Climate Change

Doing the right thing

Boston University’s Climate Action Plan aims to reduce the institution’s carbon emissions to zero by 2040, and the Center for Computing & Data Sciences will be the first building on any BU campus to be 100 percent fossil free. Geothermal wells provide the majority of its heating and cooling. In the envelope, transparent triple glazing is integrated with spandrel panel glass and insulated metal panels. Two exterior shade systems control solar heat gain…

This unique BU building is scheduled to open in 2022. It has no rooftop wind turbines and no solar panels, but does have 31 geothermal boreholes. Geothermal heat exchange will provide 90 percent of heating and cooling in a city where the average low temperature is below freezing for months and summer’s daytime temperatures average above 25°C.

Boston University’s plan for sustainability is phasing out gas-fueled heating systems, improving energy efficiency, and adding on-campus renewable energy sources.

The institution’s plan would have comparables in British Columbia if the PowerBC program announced by John Horgan in November 2015 had not been immediately discarded when NDP took office in 2017. That policy had been applauded by environmental groups like the Sierra Club, which said:

We commend the opposition for recognizing that clean energy can provide jobs for BC families while protecting our environment. In fact clean energy can support many more jobs than those in the oil and gas sector. A future with 100% renewable energy is 100% possible.

Sierra Club

It is worth noting that Minister of Environment and Climate Change Strategy George Heyman was Executive Director of the Sierra Club until he gave himself to the Dark Side and began promoting and subsidizing fossil fuels.

British Columbia could be in the sixth year of the PowerBC program had John Horgan been sincere when he announced it in 2015. Instead, the NDP government and public institutions are issuing press releases promising bold action… someday.

Someday is too late.

3 replies »

  1. We know what Falcon’s BCLiberals (or whatever pseudonym BC right- wingers will be hiding under next election) will do to the environment. They’ve long shown us who they are. Believe them.
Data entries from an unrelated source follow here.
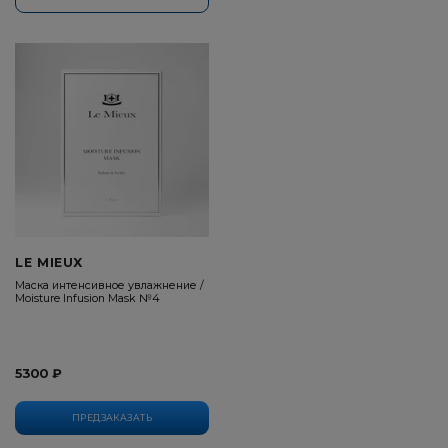
LE MIEUX
Маска интенсивное увлажнение /
Moisture Infusion Mask №4
5300 ₽
ПРЕДЗАКАЗАТЬ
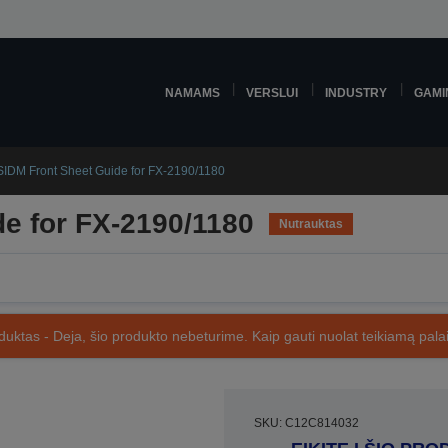
NAMAMS
VERSLUI
INDUSTRY
GAMI
SIDM Front Sheet Guide for FX-2190/1180
e for FX-2190/1180
Nutrauktas
uktas - Deja, šio produkto nebeturime. Kaip gauti nuolat teikiamą palai
SKU: C12C814032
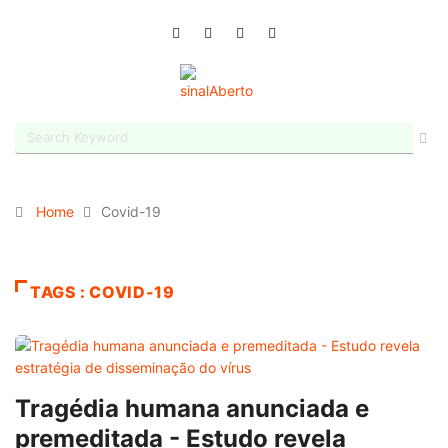
Home
Covid-19
TAGS : COVID-19
Tragédia humana anunciada e
premeditada - Estudo revela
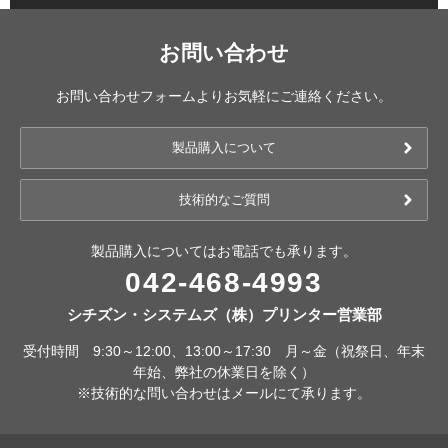
お問い合わせ
お問い合わせフォームよりお気軽にご連絡ください。
製品購入について
技術的なご質問
製品購入についてはお電話でも承ります。
042-468-4993
シチズン・システムズ（株）プリンター営業部
受付時間 9:30～12:00、13:00～17:30 月～金（祝祭日、年末
年始、弊社の休業日を除く）
※技術的な問い合わせはメールにて承ります。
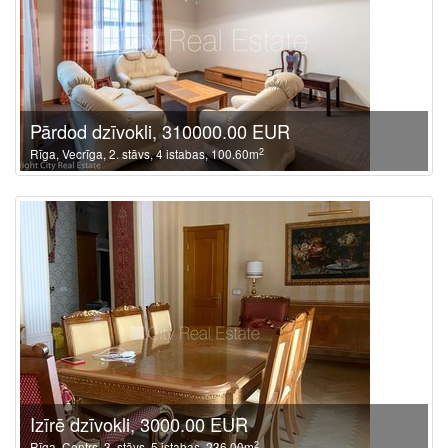
Pārdod dzīvokli, 310000.00 EUR
2
Rīga, Vecrīga, 2. stāvs, 4 istabas, 100.60m
Izīrē dzīvokli, 3000.00 EUR
2
Rīga, Centrs, 3. stāvs, 5 istabas, 236.00m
    It would be nice to see BC Green Party have a shot at governing, and while many more may (and probably should) vote that way, a realist would not bet the wind farm on it.

    It was a surprise to most that Horgan ditched the PowerBC program with such speed upon attaining power. The rapid reversal revealed he couldn’t possibly have intended to keep the promise from the get go. What was more surprising (even to an old cynic like me) was the perfect murmuration of the entire BCNDP flock on the betrayal. It would have made starlings jealous. It was also the harbinger of further betrayals regarding things environmental.

    But what about the BCNDP sans Horgan? All signs so far indicate David Eby is planning a straight and level flight, consistent with the current BCNDP flight plan. That would be bad news for the environment. But he has shown he can handle the big files, so what if he somehow gets religion on climate change? Say for no other reason than to blunt a Green ascension and separate himself from Falcon. Is there a murmuration or two left in the flock if the lead starling is top gun Eby on a mission? We can only hope.

    Although to make that omelette he’ll have to break a few Meggs.

    Liked by 1 person

  2. I, too, was excited about the Power BC plans… then shocked when it was shelved.

    Lew’s comment about murmurations reflects the problem with party politics: when the party you ‘mostly’ support takes a wrong turn… what do you do?

    Continuing with the starling theme, I’d say the flock starts to lose its tightness, with some holding back and others giving up or joining other flocks.

    For one, I give the head ‘birds’ my honest feedback, whenever I get their emailed surveys. Site C is a constant thumbs down for me.

    I used to be a door knocker and sign planter. Not any more. But who deserves my vote?